Bereitwillig folge ich der älteren Frau, immerhin gehöre ich dieser Nacht ja sozusagen ihr, oder?
„Wie lange macht dein Vater das schon mit dir? Dich nach deiner Vorstellung an fremde Männer zu verkaufen?", fragt sie dann leise und sieht mich prüfend an.
Ich beiße mir auf die Lippe und versuche an das erste Mal zurück zu denken, ohne allzu viele Erinnerungen wachzurütteln.
„Seitdem ich ungefähr sechzehn bin, also seit gut vier Jahren", antworte ich ebenso leise und traue mich nicht, der schönen Schauspielerin ins Gesicht zu sehen. Mir ist dieser Umstand mehr als nur unangenehm.
„Und weißt du, warum dein Vater es tut?"
Ich zucke nur mit den Schultern.
„Er sagt, ich muss meinen Teil zu unserer Familie beitragen, genau wie jeder andere. Außerdem brauchen wir das Geld. Auch für die Tiger. Und für diese vier würde ich alles tun..."
Meine Stimme wird immer leiser, bevor ich schließlich verstumme.
Natürlich weiß ich selbst, dass es nicht normal ist, mit so vielen Männern Tag ein Tag aus nachhause zu gehen und es bereitet mir auch keine Freude. Im Gegenteil! Am Anfang war ich mehr als nur angeekelt, aber ich habe es immer irgendwie geschafft. Und mich in diesem Punkt gegen meinen Vater zu stellen, ist unmöglich.
„Und das weiß dein Vater. Durch die Tiger hat er dich in der Hand. Wenn du nicht gehorchst droht er dir, ihnen etwas anzutun, richtig?", sagt June sanft und ich sehe sie erschrocken an.

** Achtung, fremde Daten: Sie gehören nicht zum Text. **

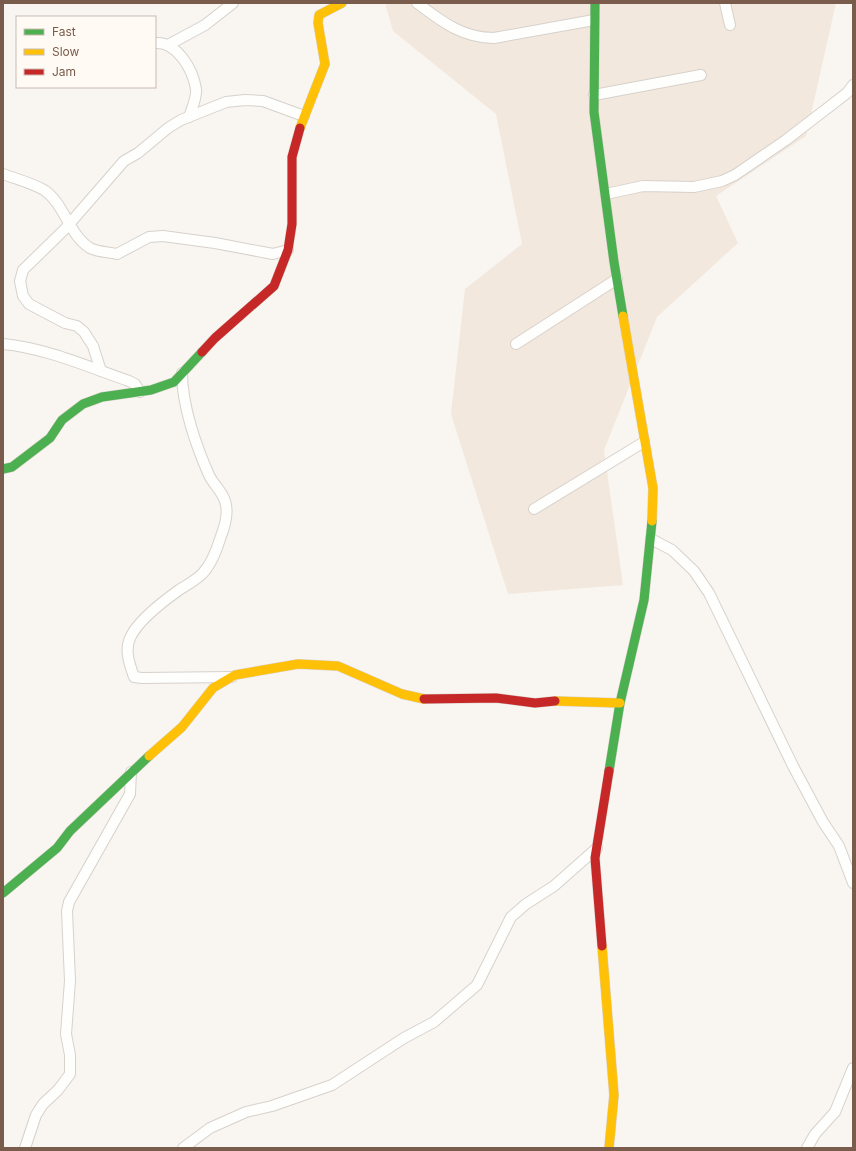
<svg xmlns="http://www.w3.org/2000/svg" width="856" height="1151" font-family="Inter,sans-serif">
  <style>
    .residential { fill: #f2e8de }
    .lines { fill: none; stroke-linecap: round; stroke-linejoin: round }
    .street-casing { stroke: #d7d1cb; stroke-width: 12 }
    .fast-casing { stroke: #d9d2cb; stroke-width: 10 }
    .slow-casing { stroke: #d9d2cb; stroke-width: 10 }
    .jam-casing { stroke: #d9d2cb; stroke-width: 10 }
    .street { stroke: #fefefd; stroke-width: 10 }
    .fast { stroke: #4caf50; stroke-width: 9 }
    .slow { stroke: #ffc107; stroke-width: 9 }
    .jam { stroke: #c62828; stroke-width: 9 }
  </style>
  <rect width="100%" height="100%" fill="#f9f5f0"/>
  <!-- residential -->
  <path class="residential" d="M385 3H836L806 136 716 196 738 243 657 317 604 450 623 585 508 594 451 414 465 289 522 244 496 114 393 31Z"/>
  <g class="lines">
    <!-- street casing -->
    <g class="street-casing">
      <g id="street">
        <path d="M417 3C441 21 462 38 494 38L594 20"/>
        <path d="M725 3 730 25"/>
        <path d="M155 43C177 41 193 70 196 89 197 98 192 108 189 117"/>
        <path d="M168 45 205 25 233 3"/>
        <path d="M594 95 701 75"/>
        <path d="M3 174C16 179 32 183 44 190 65 204 68 234 90 248 97 252 109 252 117 254L149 237 163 236 215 243 273 254 288 250"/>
        <path d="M606 194 643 186 694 187 722 181 735 175 786 140 847 93 853 85"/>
        <path d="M3 344C46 348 88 367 129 381L135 384 140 392"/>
        <path d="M516 344 617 279"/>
        <path d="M101 371 93 346 84 332 77 326 65 323 29 304 23 296 20 281 23 270 64 230 124 161 138 153 168 128 181 120 226 102 245 100 263 101 304 116"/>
        <path d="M182 373C182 405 196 446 209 475 213 484 222 491 225 501 229 512 224 529 220 539 216 552 211 565 202 574 196 580 187 585 179 590 165 600 139 620 131 636 124 649 129 663 134 677L142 678 232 677"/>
        <path d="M534 509 644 442"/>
        <path d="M651 539 672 550 694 571 709 593 793 766 823 822 839 846 853 883"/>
        <path d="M25 1148 36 1115 43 1104 58 1090 70 1074V1055L66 1034 70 981 67 911 69 902 130 794 131 772"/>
        <path d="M183 1148 210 1128 246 1112 272 1106 332 1085 404 1038 434 1022 477 985 511 917 526 904 554 886 597 848"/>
        <path d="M807 1148 815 1134 835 1112 853 1068"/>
      </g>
    </g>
    <!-- fast casing -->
    <g class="fast-casing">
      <g id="fast">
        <path d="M595 3 594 112 614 262 623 316"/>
        <path d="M3 469 12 467 50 438 62 420 83 404 102 397 151 390 174 382 202 352"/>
        <path d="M609 771 620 703 644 600 652 521"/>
        <path d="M3 893 57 848 70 831 149 756"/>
      </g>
    </g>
    <!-- slow casing -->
    <g class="slow-casing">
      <g id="slow">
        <path d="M300 128 325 64 318 23 319 15 342 3"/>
        <path d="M623 316 653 488 652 521"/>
        <path d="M555 701 620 703"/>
        <path d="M149 756 182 727 213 688 235 675 298 664 338 666 402 694 424 699"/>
        <path d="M602 946 614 1095 609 1148"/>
      </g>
    </g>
    <!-- jam casing -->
    <g class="jam-casing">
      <g id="jam">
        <path d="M202 352 215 338 274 286 288 250 292 224V157L300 128"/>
        <path d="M424 699 496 698 535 703 555 701"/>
        <path d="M602 946 595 858 609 771"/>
      </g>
    </g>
    <!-- street -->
    <use href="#street" class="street"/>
    <!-- fast -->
    <use href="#fast" class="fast"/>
    <!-- slow -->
    <use href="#slow" class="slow"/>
    <!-- jam -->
    <use href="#jam" class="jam"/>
  </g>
  <!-- border -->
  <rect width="856" height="1151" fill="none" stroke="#7a5c4d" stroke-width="8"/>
  <!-- legend -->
  <rect x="16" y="16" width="140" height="72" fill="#fffaf3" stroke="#cabbb1"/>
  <rect x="24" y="29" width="20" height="6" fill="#4caf50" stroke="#cabbb1"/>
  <text x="52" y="36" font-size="12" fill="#7a5c4d">Fast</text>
  <rect x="24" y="49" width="20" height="6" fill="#ffc107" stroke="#cabbb1"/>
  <text x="52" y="56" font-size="12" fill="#7a5c4d">Slow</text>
  <rect x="24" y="69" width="20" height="6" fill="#c62828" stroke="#cabbb1"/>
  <text x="52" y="76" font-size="12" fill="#7a5c4d">Jam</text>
</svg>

Woher weiß sie nur so viel über mich?
„Ich-...", setze ich zögernd an, doch die erfolgreiche Schauspielerin unterbricht mich nur mit dem leichten Schütteln ihres Kopfes.
„Du musst dich nicht rechtfertigen. Ich weiß, dass es so ist. Und es ist nicht gut. Ich wünsche dir wirklich, dass du aus diesem Teufelskreis irgendwann ausbrechen kannst, Romy. Du bist eine starke junge Frau. Du kannst es schaffen."

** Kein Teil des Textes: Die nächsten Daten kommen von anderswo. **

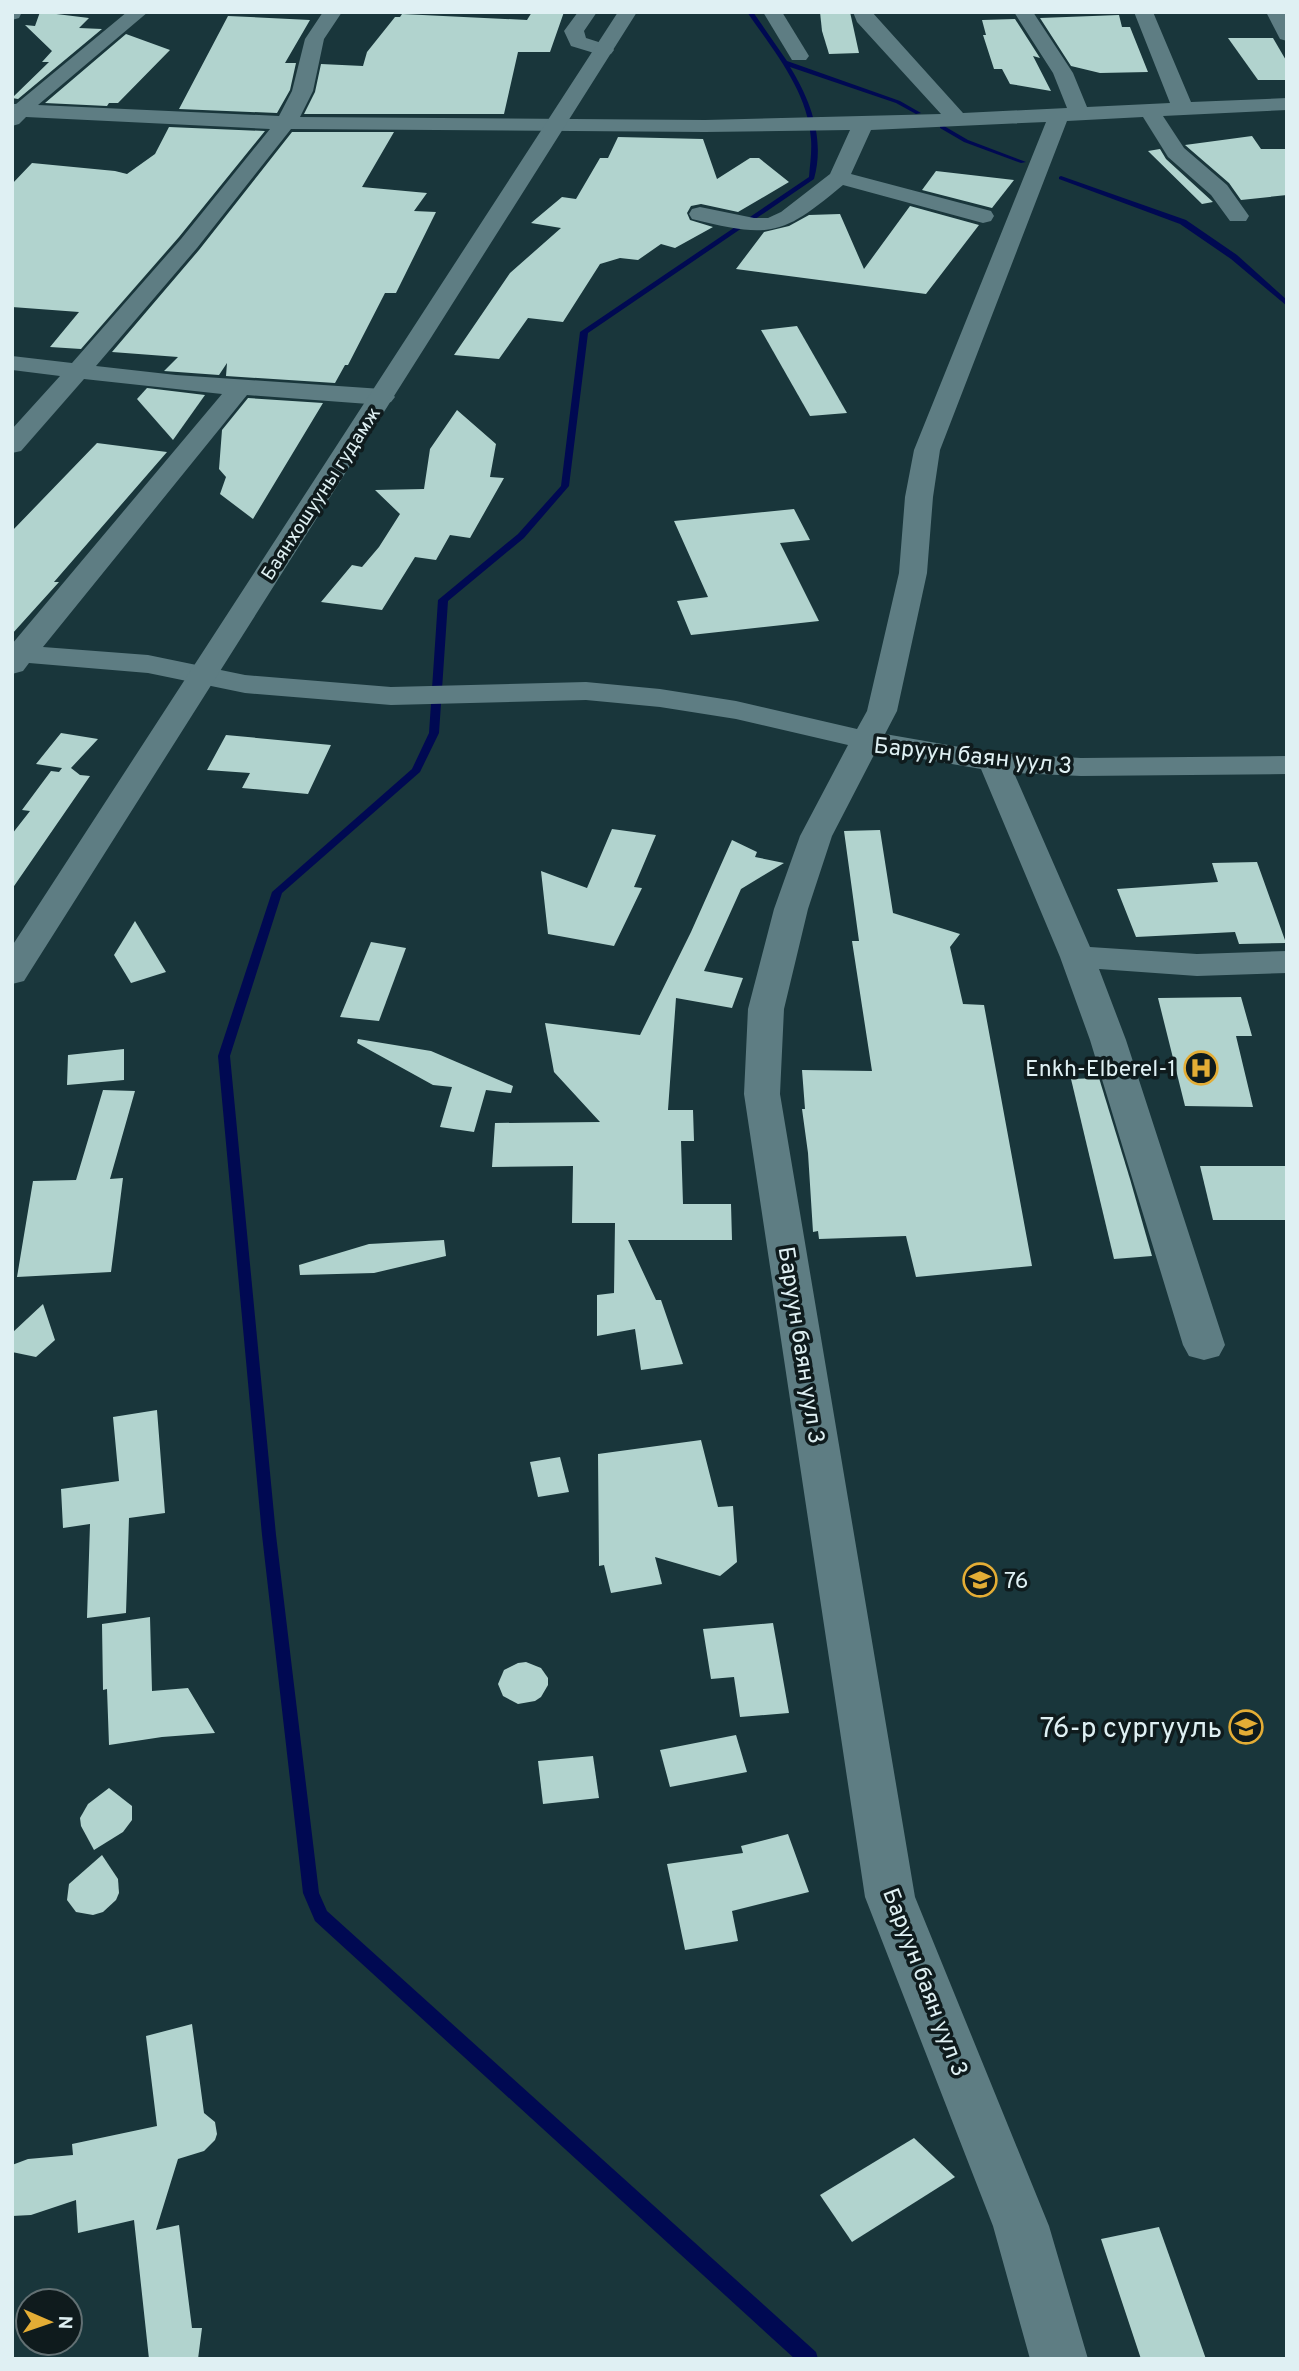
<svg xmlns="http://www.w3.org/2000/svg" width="1299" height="2371" font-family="Overpass,sans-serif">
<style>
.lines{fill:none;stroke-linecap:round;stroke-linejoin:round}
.stream{fill:#000952;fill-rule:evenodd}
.building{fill:#b1d3ce}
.street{fill:#5e7d83;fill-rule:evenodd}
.secondary{fill:#5e7d83;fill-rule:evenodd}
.labels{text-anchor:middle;stroke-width:7;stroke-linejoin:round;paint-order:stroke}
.far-street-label{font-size:19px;fill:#dff0f3;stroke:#0f1b1d}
.street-label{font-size:23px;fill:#dff0f3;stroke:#0f1b1d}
.poi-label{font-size:23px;fill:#dff0f3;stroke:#0f1b1d;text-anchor:end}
.near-poi-label{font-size:28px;fill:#dff0f3;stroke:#0f1b1d;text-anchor:end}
</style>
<rect width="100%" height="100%" fill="#19363b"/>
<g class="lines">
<!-- stream -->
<g class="stream">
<path d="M747,12H753L787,61L900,101L921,113L916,114L896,103L790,67C811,101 825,139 814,179L588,333L569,486L524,538L448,601L439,733L420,772L282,893L230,1056L276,1535L319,1893L327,1911L816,2352L818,2359H795L315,1921L303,1893L262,1535L218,1056L272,892L412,769L429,733L438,600L518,534L561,486L580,332L809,177C810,164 812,152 811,139C808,91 773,50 747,12Z"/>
<path d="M940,126H944L968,140L1026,162L1021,163L964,142L940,128Z"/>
<path d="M1061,176L1186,220L1237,255L1287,300V306L1231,259L1180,224L1059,179V177Z"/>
</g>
</g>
<!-- building -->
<g class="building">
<path d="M40,12L89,18L79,28L102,29L18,99L12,98L49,62H42L52,51L25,25L35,26Z"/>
<path d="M532,12H564L550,52H518L504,114H304L315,92L321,64L363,66L367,52L395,17H400L402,14L527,20Z"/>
<path d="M820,12H850L859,53L829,54L822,31Z"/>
<path d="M1119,15L1122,27H1130L1148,72L1100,73L1071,66L1040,18Z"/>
<path d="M228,16L310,20L285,63H296L290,90L277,113L179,109Z"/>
<path d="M1015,19L1040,58L1033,56L1051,91L1010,84L1002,69H994L983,35H986L982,20Z"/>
<path d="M126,34L170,50L118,103H109L107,106L45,103Z"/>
<path d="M1228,38H1273L1287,62V80H1258Z"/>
<path d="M169,127L265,131L179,237L81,349L50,347L79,312L12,307V184L32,163L115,171L127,174L155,154Z"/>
<path d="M292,132H394L362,187L427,193L414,211L436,212L396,293H385L348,365H345L335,383L226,376L227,363L219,375L164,371L178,357L112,352L199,250Z"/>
<path d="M1252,136L1261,149H1287V195L1241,200L1229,183L1185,145Z"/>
<path d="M618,137L703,139L717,179L750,158H759L789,182L738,212L701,204L691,206L687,213L690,220L713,227L675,248L661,244L638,260L620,258L600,264L563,322L528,318L499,359L454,355L510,273L561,228L531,223L562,197L576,199L600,158H608Z"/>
<path d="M1160,149L1166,159L1213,202L1202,204L1148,151Z"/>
<path d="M936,171L1014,180L992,208L922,190Z"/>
<path d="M910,206L979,225L926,294L736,269L764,232L789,226L809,215L840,214L864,269Z"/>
<path d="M797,326L847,413L810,416L761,330Z"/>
<path d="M147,388L205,395L173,440L137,399Z"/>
<path d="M248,398L323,403L253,519L220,494L226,477L219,469L222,430Z"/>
<path d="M457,410L496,444L490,477L504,478L470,538L450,535L436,560L415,557L382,610L321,602L352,565L362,567L379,547L400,514L375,490L424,489L430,449Z"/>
<path d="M97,443L167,452L54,582H59L12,634V531Z"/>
<path d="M794,509L810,540L780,543L819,621L691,635L677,601L708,597L674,521Z"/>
<path d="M61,733L98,739L71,768L80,775L90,776L12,889V834L30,811L22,810L51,771L59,772L62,768L36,764Z"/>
<path d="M226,735L331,745L308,794L242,788L250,773L207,770Z"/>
<path d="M612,829L656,835L634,887L642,888L614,946L548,934L541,871L587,888Z"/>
<path d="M880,830L893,913L960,934L950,947L963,1004L984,1005L1032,1266L916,1277L906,1236L819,1239L818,1231L813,1232L808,1153L802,1109H805L802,1070L872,1071L852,941H859L844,831Z"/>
<path d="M732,840L757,852L755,857L784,863L741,889L704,971L743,978L732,1008L676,998L668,1110H693L694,1141H681L683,1204H731L732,1240H628L656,1300H661L683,1364L641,1370L635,1329L597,1336V1295L614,1293L615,1223H572L573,1166L492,1167L495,1123L600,1122L554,1072L545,1023L640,1035L691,932Z"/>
<path d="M1257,862L1286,943L1239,944L1235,932L1136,937L1117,889L1218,882L1212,863Z"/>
<path d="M135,921L166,972L131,983L114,955Z"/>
<path d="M371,942L406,948L379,1021L340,1017Z"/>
<path d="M1241,997L1252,1036H1236L1253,1107L1185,1106L1158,998Z"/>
<path d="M358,1039L431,1051L513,1086L511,1093L486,1090L474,1132L440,1127L452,1087L433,1085L357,1043Z"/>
<path d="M124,1049V1080L67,1085L68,1055Z"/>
<path d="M1099,1078L1130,1179L1152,1256L1114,1259L1071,1079Z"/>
<path d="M103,1090L135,1091L110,1179L123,1178L111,1272L17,1277L33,1181L76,1180Z"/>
<path d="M1200,1166H1287V1220H1213Z"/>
<path d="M444,1240L446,1256L374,1273L300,1275L299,1265L369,1244Z"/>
<path d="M43,1304L55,1340L36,1357L12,1352V1333Z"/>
<path d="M157,1410L165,1513L129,1518L126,1613L87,1618L90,1524L63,1528L61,1489L119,1481L113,1417Z"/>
<path d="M701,1440L718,1507L733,1506L737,1562L720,1576L655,1557L662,1584L611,1593L604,1565L599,1566L598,1454Z"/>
<path d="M560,1457L569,1492L538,1497L530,1462Z"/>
<path d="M150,1617L152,1691L188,1688L215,1733L162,1737L109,1745L107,1689L103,1690L102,1624Z"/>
<path d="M773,1623L789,1713L740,1717L734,1677L711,1679L703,1629Z"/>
<path d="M526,1662L541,1668L548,1678V1685L541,1697L535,1701L518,1704L503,1696L498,1684L504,1670L518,1663Z"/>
<path d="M736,1735L747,1772L670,1787L660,1750Z"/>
<path d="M593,1756L599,1798L543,1804L538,1761Z"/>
<path d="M109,1788L132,1806V1820L123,1832L94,1850L81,1826L80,1818L88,1804Z"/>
<path d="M788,1834L809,1892L732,1911L738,1941L685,1950L667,1864L743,1853L741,1846Z"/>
<path d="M102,1855L118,1879L119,1893L116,1900L103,1912L93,1915L76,1912L67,1900L69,1884Z"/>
<path d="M192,2024L204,2113L215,2122L217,2134L215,2140L204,2151L178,2159L156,2230L179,2225L192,2328H202L198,2359H149L134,2220L78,2233L76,2200L31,2215L12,2216V2165L28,2159L73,2155L72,2144L157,2126L146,2036Z"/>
<path d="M914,2138L955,2177L852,2242L820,2195Z"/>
<path d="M1159,2227L1206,2359H1141L1101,2239Z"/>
</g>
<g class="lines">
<!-- street -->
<g class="street">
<path d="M12,12H22L19,18L12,20Z"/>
<path d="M127,12H148L38,105L279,116L292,91L305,39L323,12H342L324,39L313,91L300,117L705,120L941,114L857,22L853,12H872L963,113L1067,108L1053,73L1014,12H1033L1073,73L1087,107L1170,103L1134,12H1153L1191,102L1287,98V110L1163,116L1184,148L1227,185L1249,216L1246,221H1230L1211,195L1168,157L1143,117L1067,121L940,450L933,497L927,573L897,711L885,734L994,753L1081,758L1287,756V774L1081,776L1014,773L1090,947L1197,954L1287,951V973L1197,976L1099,969L1126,1040L1225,1345L1219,1356L1204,1360L1189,1356L1183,1345L1090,1040L1060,957L981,769L876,751L832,836L808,909L784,1009L780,1094L915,1897L1049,2226L1088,2359H1030L993,2226L865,1897L744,1094L748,1009L774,909L800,836L848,745L736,719L660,707L586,700L391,705L245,693L148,673L29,663L23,671L12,674V644L222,394L84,379L21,451L12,453V429L60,376L12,370V356L72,363L181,239L270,129L26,117L19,124L12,126V104H16ZM1046,122L914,450L905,497L899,573L867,711L857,729L736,701L660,689L586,682L391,687L245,675L148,655L43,647L247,395L382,405L391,402L395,397L391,392L382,389L176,375L96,366L197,248L291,129L705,132L850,130L830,174L781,212L768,218H754L700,207L692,209L689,214L692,219C770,238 781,237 843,185L983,223L991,221L994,216L991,211L851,174L871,130Z"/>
<path d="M578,12H597L584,31L586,38L611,46L614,50L611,54L604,56L571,46L564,31Z"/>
<path d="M763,12H782L809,56L806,60H792Z"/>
<path d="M1266,12H1285L1287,41L1280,39Z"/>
</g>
<!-- secondary -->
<path class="secondary" d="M618,12H637L29,973L24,981L12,984V946Z"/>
</g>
<!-- icons -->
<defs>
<symbol id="hospital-ring" viewBox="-11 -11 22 22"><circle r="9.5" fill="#0f1b1d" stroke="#e4ad35" stroke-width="1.5"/><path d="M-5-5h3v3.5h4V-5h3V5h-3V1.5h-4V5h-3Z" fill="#e4ad35"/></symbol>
<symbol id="school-ring" viewBox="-11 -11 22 22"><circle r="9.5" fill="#0f1b1d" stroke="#e4ad35" stroke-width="1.5"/><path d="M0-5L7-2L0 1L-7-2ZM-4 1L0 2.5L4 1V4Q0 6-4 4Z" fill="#e4ad35"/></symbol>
</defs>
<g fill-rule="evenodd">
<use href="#hospital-ring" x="1182" y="1049" width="38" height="38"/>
<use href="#school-ring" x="961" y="1561" width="38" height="38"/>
<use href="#school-ring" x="1227" y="1708" width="38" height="38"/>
</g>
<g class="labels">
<!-- far-street labels -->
<g class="far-street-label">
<text transform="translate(320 493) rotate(-57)" y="7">Баянхошууны гудамж</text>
</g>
<!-- street labels -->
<g class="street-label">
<text transform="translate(973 755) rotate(6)" y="8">Баруун баян уул 3</text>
<text transform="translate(802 1345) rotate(81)" y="8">Баруун баян уул 3</text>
<text transform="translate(926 1982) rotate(69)" y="8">Баруун баян уул 3</text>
</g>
<!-- poi labels -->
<g class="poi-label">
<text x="1176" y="1076">Enkh-Elberel-1</text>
<text x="1004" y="1588" text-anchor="start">76</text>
</g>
<!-- near-poi labels -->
<g class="near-poi-label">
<text x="1222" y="1737">76-р сургууль</text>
</g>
</g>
<!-- border -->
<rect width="1299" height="2371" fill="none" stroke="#dff0f3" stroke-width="28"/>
<!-- north arrow -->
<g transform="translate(49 2322) rotate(92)"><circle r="33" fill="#0f1b1d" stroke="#627073" stroke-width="2"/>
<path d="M0-5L12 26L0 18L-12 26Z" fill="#e4ad35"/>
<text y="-10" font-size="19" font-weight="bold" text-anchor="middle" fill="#dff0f3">N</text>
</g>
</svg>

Dann legt Miss Evans vorsichtig eine Hand auf meine Schulter und blickt mich aus ihren grünen Augen tief an.
Ich spüre die Wärme ihrer Haut durch meine dünne Jacke hindurch. Doch der Moment währt nicht lange.
Denn dann wendet sich die junge Schauspielerin erneut abrupt ab und geht schnellen Schrittes über die Wiese davon.
Ich zögere noch einen Moment. Doch andererseits möchte ich auch meinem Vater und vor allem Mr. Gibson heute Abend ungerne noch einmal begegnen. Also tue ich das einzig richtige in meinen Augen.
Ich laufe June wieder hinterher.
„Ich fürchte, Sie werden mich in dieser Nacht nicht mehr los. Immerhin...immerhin haben Sie meinem Vater ziemlich viel Geld bezahlt", sage ich verlegen, als ich die andere Frau kurz darauf eingeholt habe.
Miss Evans mustert mich einem Moment lang von Kopf bis Fuß, dann schmunzelt sie und nickt schließlich langsam.
„Wenn das so ist...hast du Lust mich nachhause zu begleiten?"